The Lasala Center for Contemporary Art welcomes Signs and writings, a collective exhibition produced by the Suñol Foundation that aims to emphasize the role of sign and writing in the visual arts of the second half of the twentieth century, tracing a descriptive tour of these symbolic applications through 'a selection of works from the Suñol Soler Collection.
The exhibition aims to promote a space for reflection on the role of sign and writing in the visual arts of the second half of the twentieth century. Signs and Scriptures draws a tour of these symbolic applications, as a structuring of thought and as a later aesthetic expression.
All the works in this exhibition are part of the Suñol Soler Collection and have been made from 1972 to the present by the artists Ignasi Aballí, Antoni Tàpies, Robert Llimós, Joan Rabascall, Zush, Joana Cera, José Luis Alexanco, Sergi Aguilar, Eduardo Chillida, Miguel Salinas, Manuel Millares, Antoni Socías, Carmen Calvo, Darío Villalba, Jordi Tolosa, Fina Miralles, Jordi Sabaté, Ramon Parramon, José Manuel Broto, Jordi Teixidor, Alighiero Boetti, Miralda, Lawrence Weiner, Federico Guzmán and Carlos Pazos. The selected works reveal the recurring use of the sign and the writing in the painting, in the collage or on the tapestry, as a visual reading of the need for communication by the artist.
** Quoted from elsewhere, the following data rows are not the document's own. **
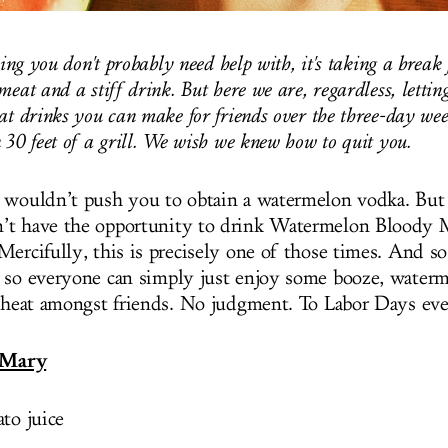
hing you don't probably need help with, it's taking a break
meat and a stiff drink. But here we are, regardless, letti
at drinks you can make for friends over the three-day we
 30 feet of a grill. We wish we knew how to quit you.
 wouldn’t push you to obtain a watermelon vodka. But
’t have the opportunity to drink Watermelon Bloody 
ercifully, this is precisely one of those times. And so
 so everyone can simply just enjoy some booze, waterm
s heat amongst friends. No judgment. To Labor Days ev
 Mary
to juice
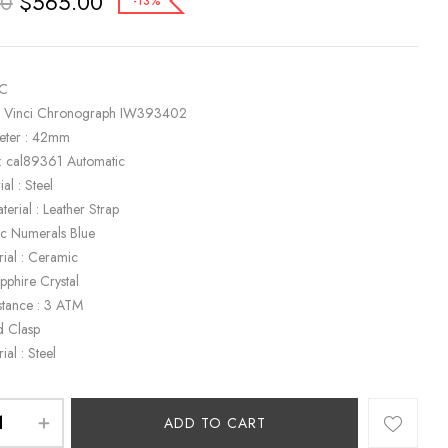
$
565.00
00
-13%
WC
a Vinci Chronograph IW393402
eter : 42mm
: cal89361 Automatic
al : Steel
terial : Leather Strap
bic Numerals Blue
rial : Ceramic
apphire Crystal
stance : 3 ATM
d Clasp
ial : Steel
ADD TO CART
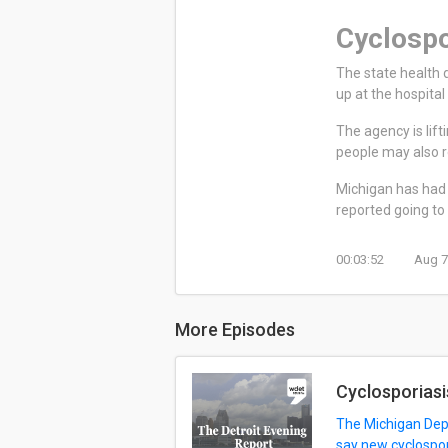
Cyclospo
The state health 
up at the hospita
The agency is lif
people may also re
Michigan has had 
reported going to 
00:03:52
Aug 7
More Episodes
Cyclosporiasi
The Michigan Depa
say new cyclospor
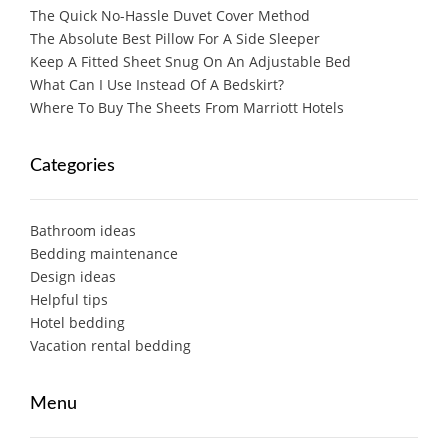
The Quick No-Hassle Duvet Cover Method
The Absolute Best Pillow For A Side Sleeper
Keep A Fitted Sheet Snug On An Adjustable Bed
What Can I Use Instead Of A Bedskirt?
Where To Buy The Sheets From Marriott Hotels
Categories
Bathroom ideas
Bedding maintenance
Design ideas
Helpful tips
Hotel bedding
Vacation rental bedding
Menu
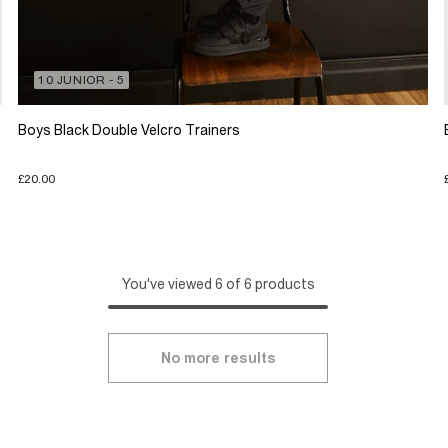
10 JUNIOR - 5
Boys Black Double Velcro Trainers
£20.00
You've viewed 6 of 6 products
No more results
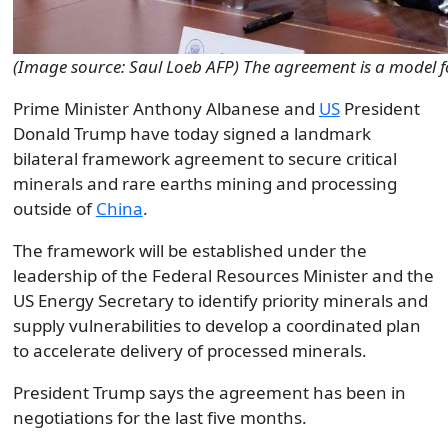
(Image source: Saul Loeb AFP) The agreement is a model f
Prime Minister Anthony Albanese and
US
President
Donald Trump have today signed a landmark
bilateral framework agreement to secure critical
minerals and rare earths mining and processing
outside of
China
.
The framework will be established under the
leadership of the Federal Resources Minister and the
US Energy Secretary to identify priority minerals and
supply vulnerabilities to develop a coordinated plan
to accelerate delivery of processed minerals.
President Trump says the agreement has been in
negotiations for the last five months.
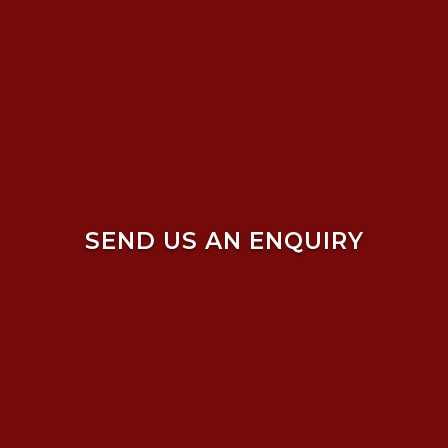
SEND US AN ENQUIRY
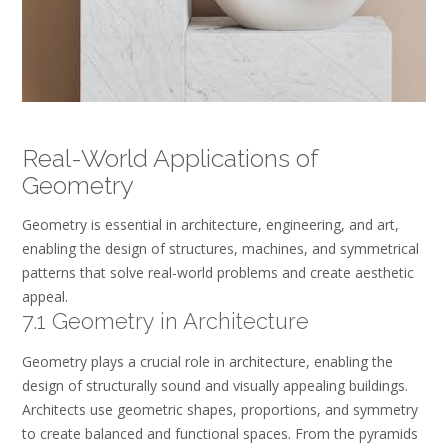
Real-World Applications of
Geometry
Geometry is essential in architecture, engineering, and art,
enabling the design of structures, machines, and symmetrical
patterns that solve real-world problems and create aesthetic
appeal.
7.1 Geometry in Architecture
Geometry plays a crucial role in architecture, enabling the
design of structurally sound and visually appealing buildings.
Architects use geometric shapes, proportions, and symmetry
to create balanced and functional spaces. From the pyramids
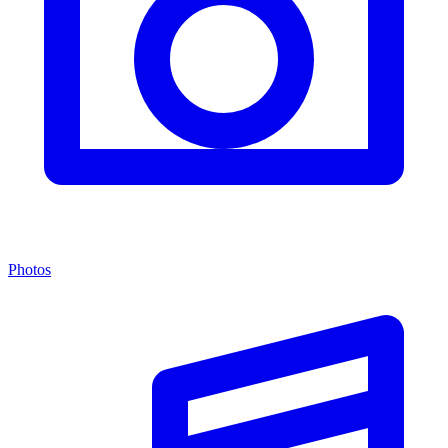
Photos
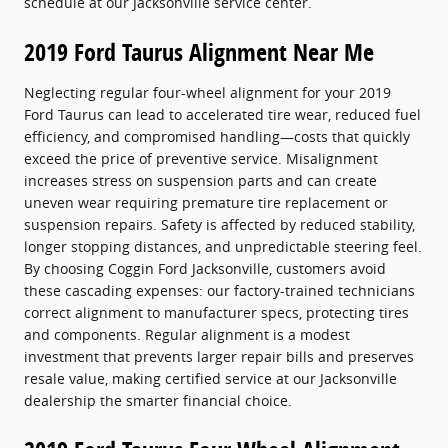
schedule at our Jacksonville service center.
2019 Ford Taurus Alignment Near Me
Neglecting regular four-wheel alignment for your 2019
Ford Taurus can lead to accelerated tire wear, reduced fuel
efficiency, and compromised handling—costs that quickly
exceed the price of preventive service. Misalignment
increases stress on suspension parts and can create
uneven wear requiring premature tire replacement or
suspension repairs. Safety is affected by reduced stability,
longer stopping distances, and unpredictable steering feel.
By choosing Coggin Ford Jacksonville, customers avoid
these cascading expenses: our factory-trained technicians
correct alignment to manufacturer specs, protecting tires
and components. Regular alignment is a modest
investment that prevents larger repair bills and preserves
resale value, making certified service at our Jacksonville
dealership the smarter financial choice.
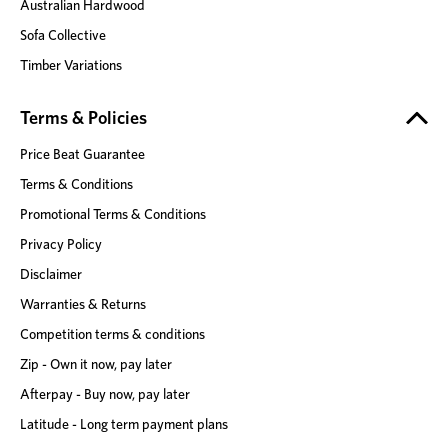
Australian Hardwood
Sofa Collective
Timber Variations
Terms & Policies
Price Beat Guarantee
Terms & Conditions
Promotional Terms & Conditions
Privacy Policy
Disclaimer
Warranties & Returns
Competition terms & conditions
Zip - Own it now, pay later
Afterpay - Buy now, pay later
Latitude - Long term payment plans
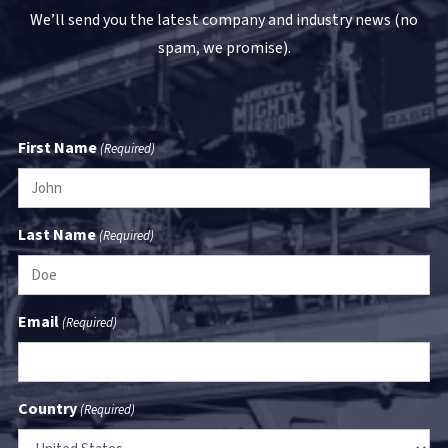
We’ll send you the latest company and industry news (no
spam, we promise).
First Name
(Required)
Last Name
(Required)
Email
(Required)
Country
(Required)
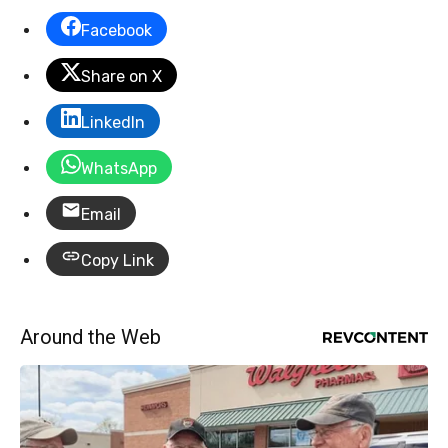
Facebook
Share on X
LinkedIn
WhatsApp
Email
Copy Link
Around the Web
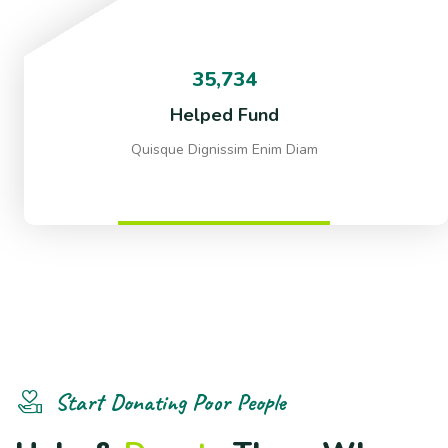
35,734
Helped Fund
Quisque Dignissim Enim Diam
Start Donating Poor People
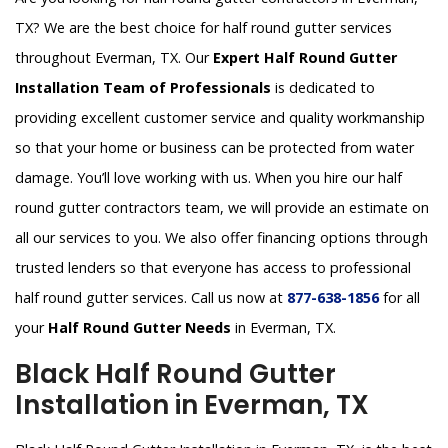
TX? We are the best choice for half round gutter services
throughout Everman, TX. Our
Expert Half Round Gutter
Installation Team of Professionals
is dedicated to
providing excellent customer service and quality workmanship
so that your home or business can be protected from water
damage. You’ll love working with us. When you hire our half
round gutter contractors team, we will provide an estimate on
all our services to you. We also offer financing options through
trusted lenders so that everyone has access to professional
half round gutter services. Call us now at
877-638-1856
for all
your
Half Round Gutter Needs
in Everman, TX.
Black Half Round Gutter
Installation in Everman, TX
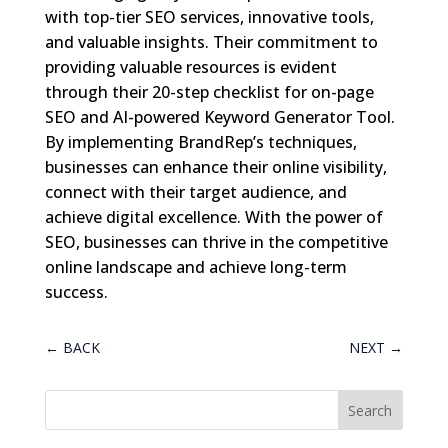
with top-tier SEO services, innovative tools,
and valuable insights. Their commitment to
providing valuable resources is evident
through their 20-step checklist for on-page
SEO and AI-powered Keyword Generator Tool.
By implementing BrandRep’s techniques,
businesses can enhance their online visibility,
connect with their target audience, and
achieve digital excellence. With the power of
SEO, businesses can thrive in the competitive
online landscape and achieve long-term
success.
←
BACK
NEXT
→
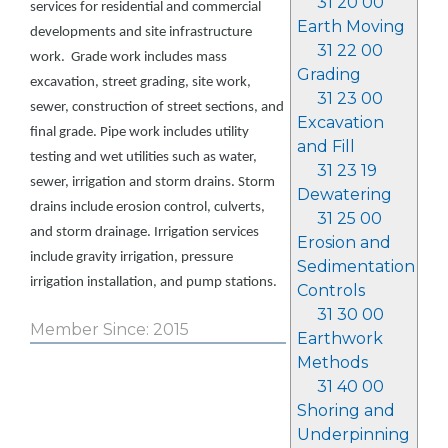
31 20 00
services for residential and commercial
Earth Moving
developments and site infrastructure
31 22 00
work. Grade work includes mass
Grading
excavation, street grading, site work,
31 23 00
sewer, construction of street sections, and
Excavation
final grade. Pipe work includes utility
and Fill
testing and wet utilities such as water,
31 23 19
sewer, irrigation and storm drains. Storm
Dewatering
drains include erosion control, culverts,
31 25 00
and storm drainage. Irrigation services
Erosion and
include gravity irrigation, pressure
Sedimentation
irrigation installation, and pump stations.
Controls
31 30 00
Member Since: 2015
Earthwork
Methods
31 40 00
Shoring and
Underpinning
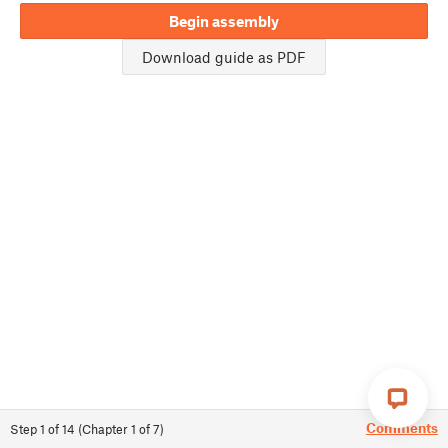
Begin assembly
Download guide as PDF
Comments
Step
1
of
14
(
Chapter
1
of
7
)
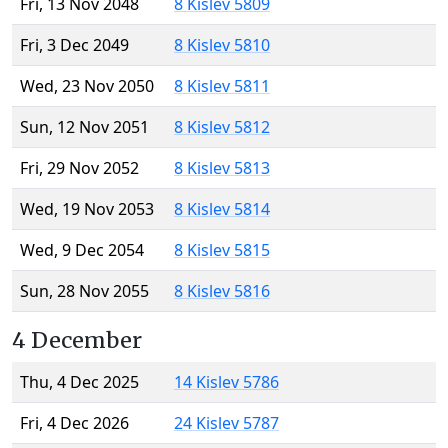
Fri, 13 Nov 2048
8 Kislev 5809
Fri, 3 Dec 2049
8 Kislev 5810
Wed, 23 Nov 2050
8 Kislev 5811
Sun, 12 Nov 2051
8 Kislev 5812
Fri, 29 Nov 2052
8 Kislev 5813
Wed, 19 Nov 2053
8 Kislev 5814
Wed, 9 Dec 2054
8 Kislev 5815
Sun, 28 Nov 2055
8 Kislev 5816
4 December
Thu, 4 Dec 2025
14 Kislev 5786
Fri, 4 Dec 2026
24 Kislev 5787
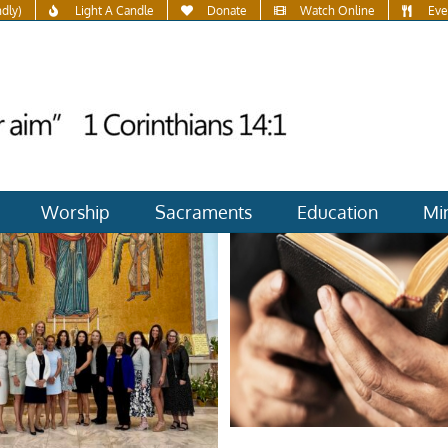
ndly)
Light A Candle
Donate
Watch Online
Eve
Worship
Sacraments
Education
Min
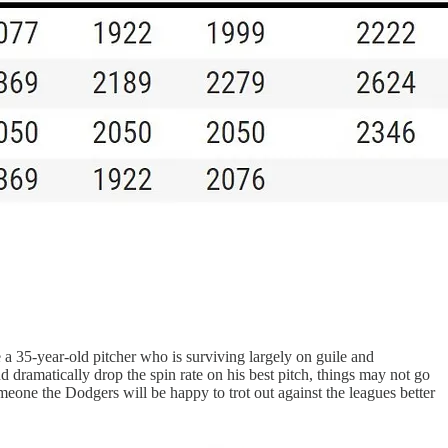
ke a 35-year-old pitcher who is surviving largely on guile and
and dramatically drop the spin rate on his best pitch, things may not go
omeone the Dodgers will be happy to trot out against the leagues better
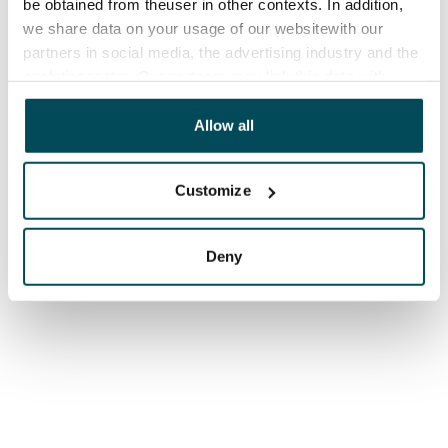
be obtained from theuser in other contexts. In addition,
we share data on your usage of our websitewith our
partners in social media, the advertising industry and the
analyticssector. Our partners may link this data with
other data that you have providedto them or that has
been collected when you have used their services.
Allow all
Customize
Deny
Works by Robert Llimós, Antoni Tàpies and Zush offer us a certain vision of the creative process and the manifestation of an unpublished and unique language, along with artists such as Ignasi Aballí, Darío Villalba, Carlos Pazos and Joan Rabascall, who show in different works more explicit narratives. All of these pieces use sign, alphabet, or writing as structural elements of composition. And it is possible that this unanimous concern results from a specific sensitivity in the second half of the twentieth century, a time when the study of language permeabilizes all fields of knowledge.
In particular, new unknowns arise in art, once many of the figurative referents of the European artistic tradition of previous centuries have been lost, and together with the new definitions of semiology, by Ferdinand de Saussure, the relations are clarified. between the sender and the recipient, who will have to interpret new codes. Later, Roland Barthes proposes a system to deepen the understanding of language and society, understood as a construction perpetuated by the symbolism of the own cultural values of each community. Semiology, not as a process but as an attitude, acquires a specific functionality with Barthes. On the other hand, a reading of Umberto Eco's work instructs us on the protagonist's leading role as a creator of new meanings in the work of art he faces, developing a perceptual, imaginative or creative behavior. of the receiver, which will be governed by a system of universal interpretation.
The combination of all these elements has led to artistic contributions of multiple polysemy that this exhibition aims to show, with the sign or writing as the backbone of aesthetic language, the iconography of material strokes of which draws the artist's thought and it is genetically contained in its signs, in the world of its ideas.